On which grounds did Cuba get engaged against apartheid – ideologically, diplomatically and militarily? Far from trying to assess the role of Cuba in the fall of the apartheid regime after its military intervention in Angola that lasted fifteen years (1975-1991) and mobilized tens of thousands of soldiers, this paper seeks to unravel the discourses which accompanied this internationalist engagement.

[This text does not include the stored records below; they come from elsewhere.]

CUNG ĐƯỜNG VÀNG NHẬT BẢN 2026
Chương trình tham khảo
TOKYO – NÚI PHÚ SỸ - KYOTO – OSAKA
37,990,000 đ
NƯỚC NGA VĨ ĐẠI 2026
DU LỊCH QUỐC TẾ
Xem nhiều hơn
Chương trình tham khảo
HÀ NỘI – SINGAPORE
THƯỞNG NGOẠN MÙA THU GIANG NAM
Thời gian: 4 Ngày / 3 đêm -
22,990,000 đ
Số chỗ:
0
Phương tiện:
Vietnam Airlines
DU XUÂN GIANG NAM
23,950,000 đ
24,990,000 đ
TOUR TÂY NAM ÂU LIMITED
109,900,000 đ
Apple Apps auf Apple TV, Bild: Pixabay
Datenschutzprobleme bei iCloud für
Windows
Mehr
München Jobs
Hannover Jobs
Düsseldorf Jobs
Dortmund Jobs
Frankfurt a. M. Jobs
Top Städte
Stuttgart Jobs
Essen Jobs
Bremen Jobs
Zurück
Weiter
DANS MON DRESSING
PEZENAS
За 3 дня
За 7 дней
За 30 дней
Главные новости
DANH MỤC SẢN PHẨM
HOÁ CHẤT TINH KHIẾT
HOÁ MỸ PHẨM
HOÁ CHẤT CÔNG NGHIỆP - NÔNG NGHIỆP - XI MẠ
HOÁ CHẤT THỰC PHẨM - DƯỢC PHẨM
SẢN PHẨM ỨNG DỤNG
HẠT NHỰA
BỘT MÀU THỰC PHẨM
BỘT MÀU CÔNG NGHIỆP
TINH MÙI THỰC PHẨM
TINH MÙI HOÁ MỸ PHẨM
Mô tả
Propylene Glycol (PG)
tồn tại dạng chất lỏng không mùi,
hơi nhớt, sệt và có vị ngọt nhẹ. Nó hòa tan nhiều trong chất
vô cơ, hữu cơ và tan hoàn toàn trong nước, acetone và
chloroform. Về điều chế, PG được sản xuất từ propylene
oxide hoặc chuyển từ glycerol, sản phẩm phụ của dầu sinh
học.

How did apartheid immediately become an enemy for Cuban officials after the revolution of 1959? Why did the “racial issue” that was initially a thorny domestic issue project Cuba into Africa? In the end, the Cuban involvement in Africa can draw the contours of a different history of non-racialism: a history that no longer appears so much as the opposition of two antagonistic models (mestisaje vs. apartheid) but rather, through plenty of reciprocal cultural references, as a common history.
About the Author
Adrien Delmas, PhD (2010) in History from the Ecole des Hautes Etudes en Sciences Sociales, is currently Scientific Director of the French Institute of South Africa (UMIFRE 25 CNRS, USR 3336 ‘Afrique au Sud du Sahara’). He has published on travel writing in the early modern world including Les voyages de l’écrit. Culture écrite et expansion européenne à l’époque moderne (Paris, Honoré Champion, 2013) et Written Culture in a Colonial Context (Leiden, Brill, 2012). He is associate researcher at the EHESS and at the University of Cape Town.